• **WHAT YOU NEED TO DO**: Can you retype every line of text in the material below, character for character, and leave the pictures out of your answer?

• **TASK MATERIAL**:

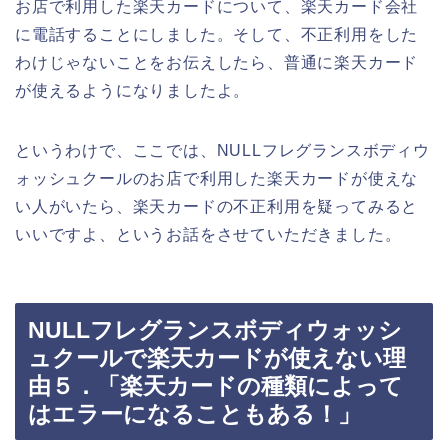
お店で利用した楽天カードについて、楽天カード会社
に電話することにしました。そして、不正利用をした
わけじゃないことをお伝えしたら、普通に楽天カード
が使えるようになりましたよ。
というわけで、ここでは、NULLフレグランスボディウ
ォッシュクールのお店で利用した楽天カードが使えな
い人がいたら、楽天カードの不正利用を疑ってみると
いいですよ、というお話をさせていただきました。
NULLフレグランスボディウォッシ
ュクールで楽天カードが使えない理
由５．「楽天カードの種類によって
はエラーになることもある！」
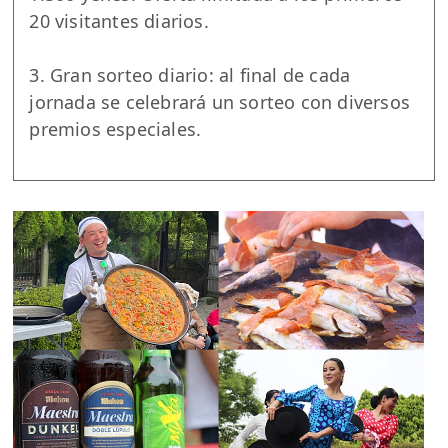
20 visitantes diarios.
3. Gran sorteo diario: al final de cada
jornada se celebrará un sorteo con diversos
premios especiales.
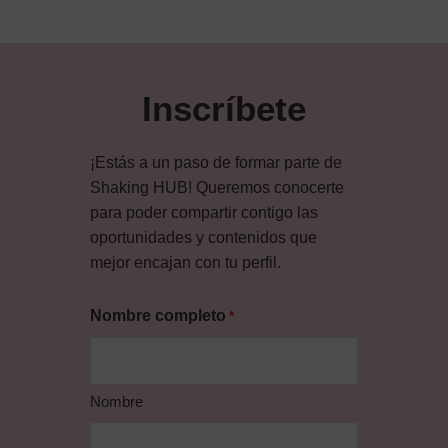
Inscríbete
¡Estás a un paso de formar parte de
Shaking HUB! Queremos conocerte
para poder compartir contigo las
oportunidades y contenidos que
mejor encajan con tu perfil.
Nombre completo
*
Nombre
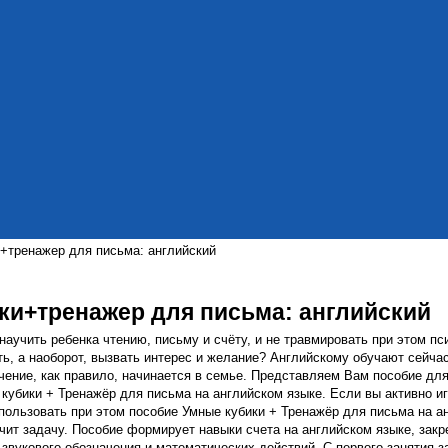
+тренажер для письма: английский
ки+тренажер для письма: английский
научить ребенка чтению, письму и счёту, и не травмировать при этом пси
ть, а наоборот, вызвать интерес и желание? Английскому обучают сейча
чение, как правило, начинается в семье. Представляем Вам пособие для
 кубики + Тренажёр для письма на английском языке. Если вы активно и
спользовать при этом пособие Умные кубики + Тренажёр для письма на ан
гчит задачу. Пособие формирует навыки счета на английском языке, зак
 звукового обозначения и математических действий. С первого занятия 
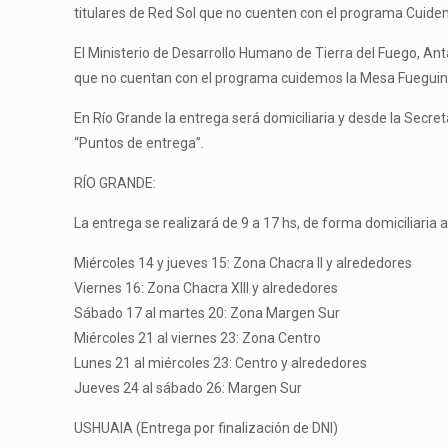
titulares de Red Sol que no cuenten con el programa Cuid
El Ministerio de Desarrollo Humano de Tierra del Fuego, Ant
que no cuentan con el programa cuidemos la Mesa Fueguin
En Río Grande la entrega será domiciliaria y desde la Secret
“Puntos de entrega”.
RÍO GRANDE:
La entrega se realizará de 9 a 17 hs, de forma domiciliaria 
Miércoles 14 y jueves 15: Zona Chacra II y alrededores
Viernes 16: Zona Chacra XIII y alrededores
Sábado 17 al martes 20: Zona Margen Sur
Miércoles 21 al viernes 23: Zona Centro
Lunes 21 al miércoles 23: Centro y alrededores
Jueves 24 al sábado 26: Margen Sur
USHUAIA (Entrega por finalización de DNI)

• **OUTPUT FOR THIS EXERCISE**:
お店で利用した楽天カードについて、楽天カード会社
に電話することにしました。そして、不正利用をした
わけじゃないことをお伝えしたら、普通に楽天カード
が使えるようになりましたよ。
というわけで、ここでは、NULLフレグランスボディウ
ォッシュクールのお店で利用した楽天カードが使えな
い人がいたら、楽天カードの不正利用を疑ってみると
いいですよ、というお話をさせていただきました。
NULLフレグランスボディウォッシ
ュクールで楽天カードが使えない理
由５．「楽天カードの種類によって
はエラーになることもある！」
20 visitantes diarios.
3. Gran sorteo diario: al final de cada
jornada se celebrará un sorteo con diversos
premios especiales.
Inscríbete
¡Estás a un paso de formar parte de
Shaking HUB! Queremos conocerte
para poder compartir contigo las
oportunidades y contenidos que
mejor encajan con tu perfil.
Nombre completo
*
Nombre
+тренажер для письма: английский
ки+тренажер для письма: английский
научить ребенка чтению, письму и счёту, и не травмировать при этом пси
ть, а наоборот, вызвать интерес и желание? Английскому обучают сейча
чение, как правило, начинается в семье. Представляем Вам пособие для
 кубики + Тренажёр для письма на английском языке. Если вы активно и
спользовать при этом пособие Умные кубики + Тренажёр для письма на ан
гчит задачу. Пособие формирует навыки счета на английском языке, зак
 звукового обозначения и математических действий. С первого занятия 
titulares de Red Sol que no cuenten con el programa Cuid
El Ministerio de Desarrollo Humano de Tierra del Fuego, Ant
que no cuentan con el programa cuidemos la Mesa Fueguin
En Río Grande la entrega será domiciliaria y desde la Secret
“Puntos de entrega”.
RÍO GRANDE:
La entrega se realizará de 9 a 17 hs, de forma domiciliaria 
Miércoles 14 y jueves 15: Zona Chacra II y alrededores
Viernes 16: Zona Chacra XIII y alrededores
Sábado 17 al martes 20: Zona Margen Sur
Miércoles 21 al viernes 23: Zona Centro
Lunes 21 al miércoles 23: Centro y alrededores
Jueves 24 al sábado 26: Margen Sur
USHUAIA (Entrega por finalización de DNI)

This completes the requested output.